A recently released study has outlined the drastic need for more precautions to stop children from accidentally ingesting cannabis. Parents and others securely storing weed-infused candy or other edibles that might appeal to kids may save them a trip to the local hospital.
On Tuesday, the American Academy of Pediatrics released a study in its peer-reviewed flagship journal detailing an alarming rise in incidents of children accidentally ingesting cannabis edibles, a 1,375 per cent increase between 2017-2021 to be exact.
Researchers collecting data for the study in the journal Pediatrics evaluated trends in accidental cannabis ingestion in children under the age of six throughout the U.S. Approximately 23 per cent of reported cases led to a child being hospitalized.
Nearly 1400% rise in children age 0-5yrs ingesting Cannabis edibles. Most of these happen at home and almost 1/4th of children are hospitalized.
Keep your edibles safe from kids! https://t.co/6r4sYcCbMp
— Miranda van Tilburg (@DrvanTilburg) January 4, 2023
Statistics from the study were obtained from the National Poison Data System, there were a total of 7,043 incidents in the five-year time span and the vast majority of exposures occurred in a residential setting (about 98 per cent).
The dramatic rise in the number of children accidentally finding their way into mom and dad’s stash can be largely attributed to a rapidly increasing number of Americans with access to legal recreational cannabis. According to U.S. census data, the population with freely accessible adult-use bud increased by 95 per cent from about 69 million in 2017 to 134 million in 2021.

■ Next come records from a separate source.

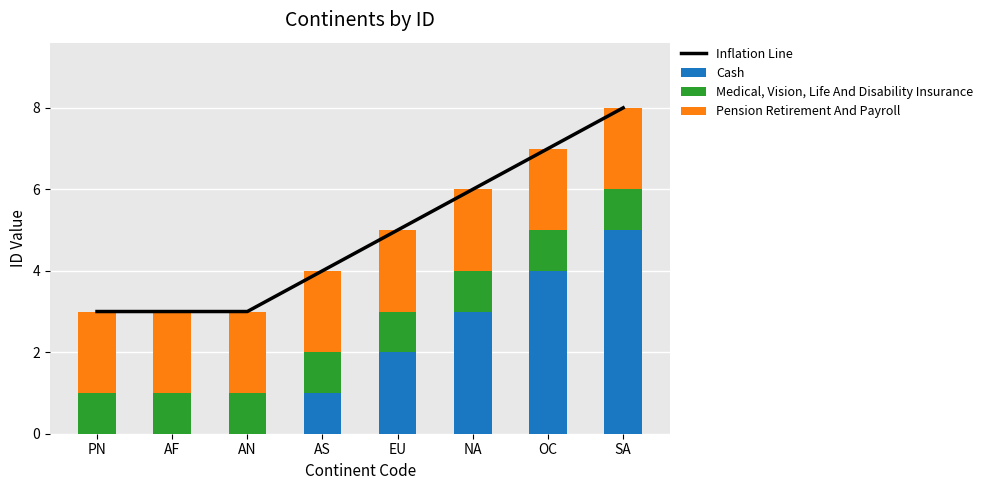

Between AF and AS, which series saw the biggest shift?

Inflation Line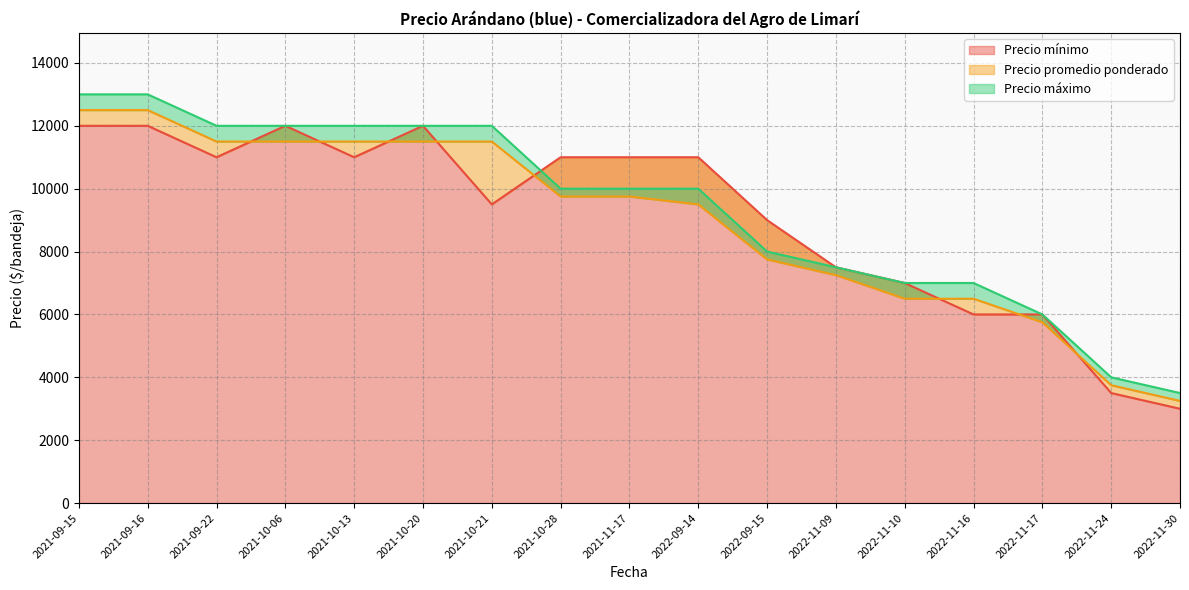

Where does the Precio máximo series first go above 10000?

2021-09-15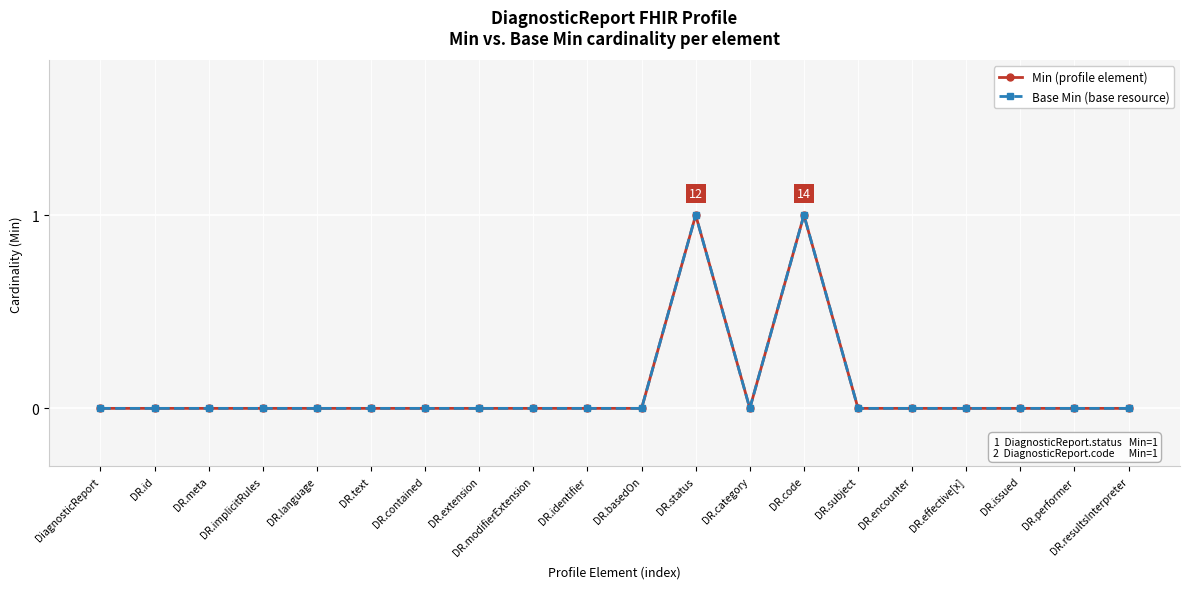

Is this an area chart (filled region under the line)?

No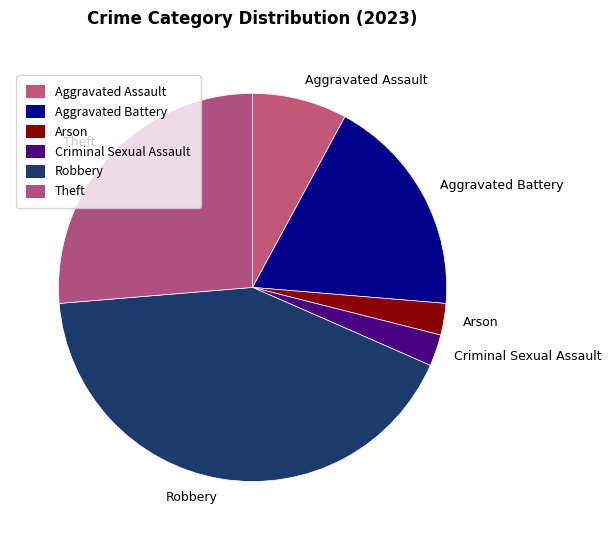

Approximately how many times larger is the value at Aggravated Battery compared to Robbery?

0.4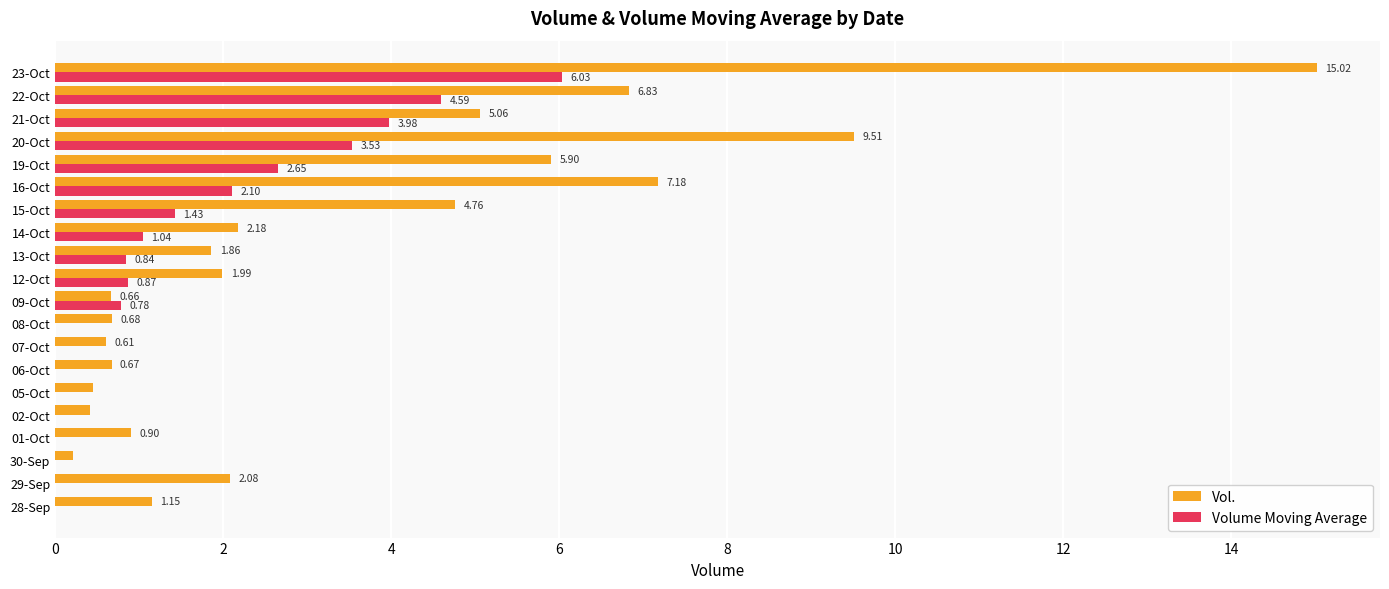

How many values in the Vol. series exceed 1?

12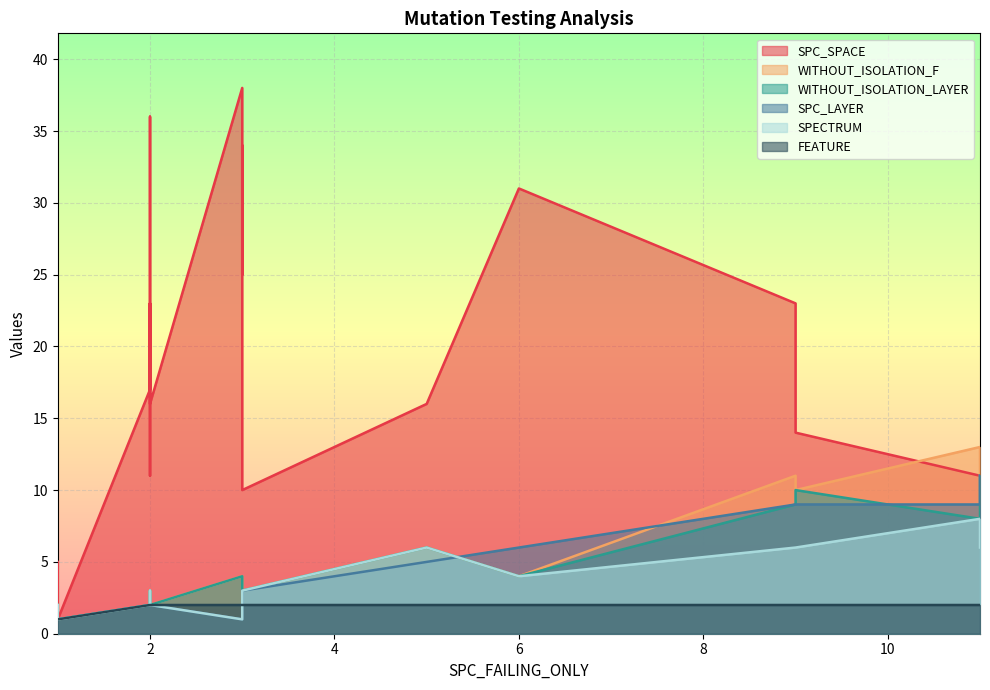

How many data points in SPC_SPACE are less than 22?

11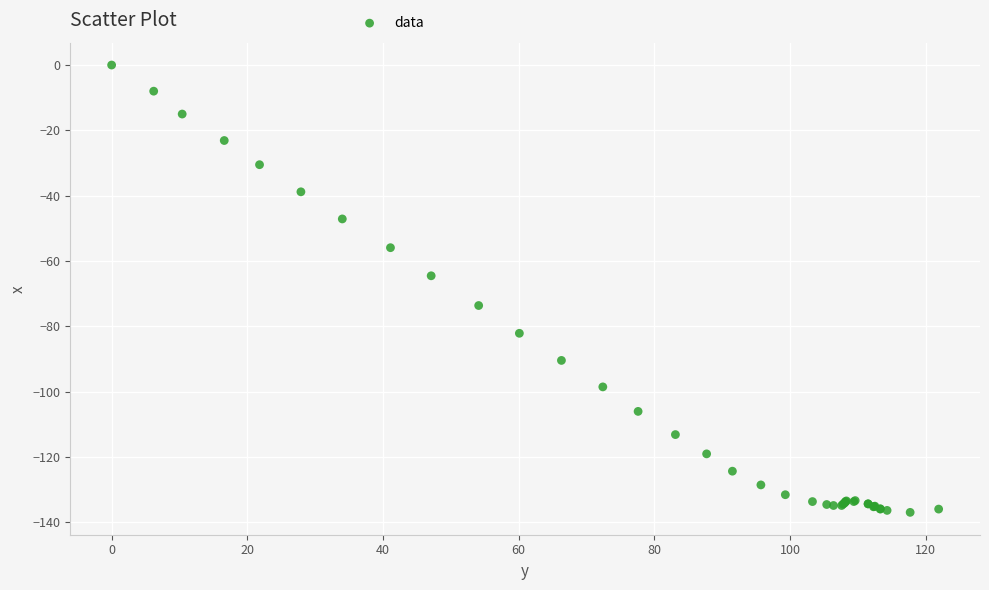

What Y value in the scatter plot is closest to -68?

-64.5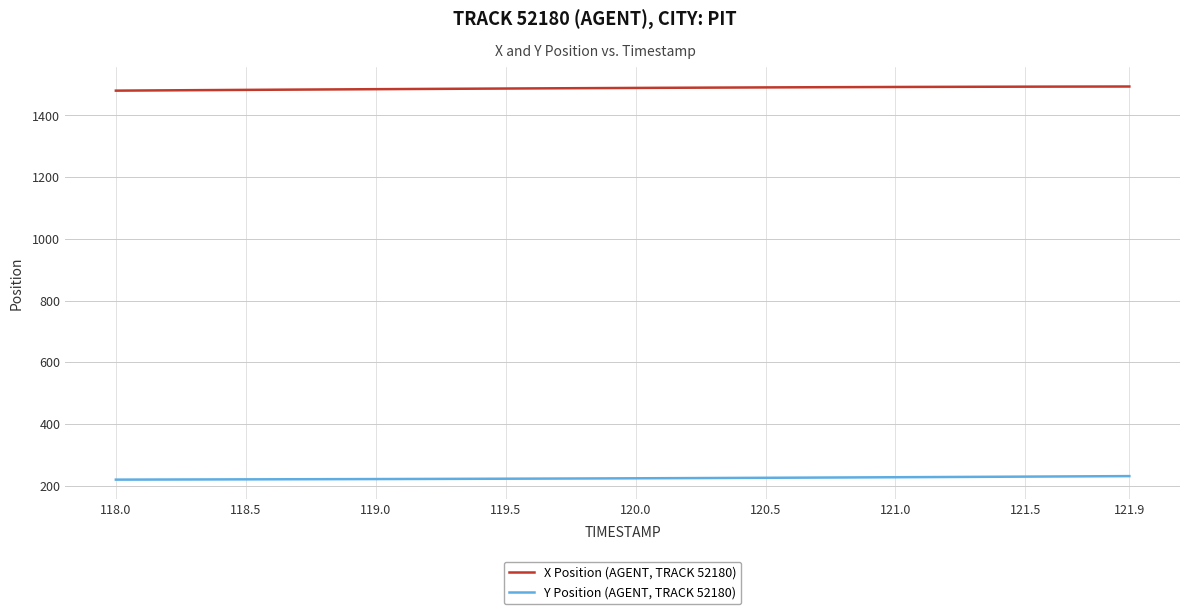

List the series in order of their peak value, lowest first.

Y Position (AGENT, TRACK 52180), X Position (AGENT, TRACK 52180)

Other countries including Canada have also been seeing a rise in incidents of children accidentally chowing down on some potent cannabis brownies or something of the like. A 2019 study conducted by the Canadian Paediatric Society found there was a total of 16 serious adverse events involving accidental cannabis ingestion in a period of only four months in 2018.
“The number of cases involving young children is striking,” said Dr. Christina Grant, a paediatrician in Hamilton, Ontario and co-principal investigator of the study.
“These early results highlight the urgency of prioritizing the needs of children and youth in policy and education initiatives, especially as edibles become legalized later this year,” added Grant in 2019.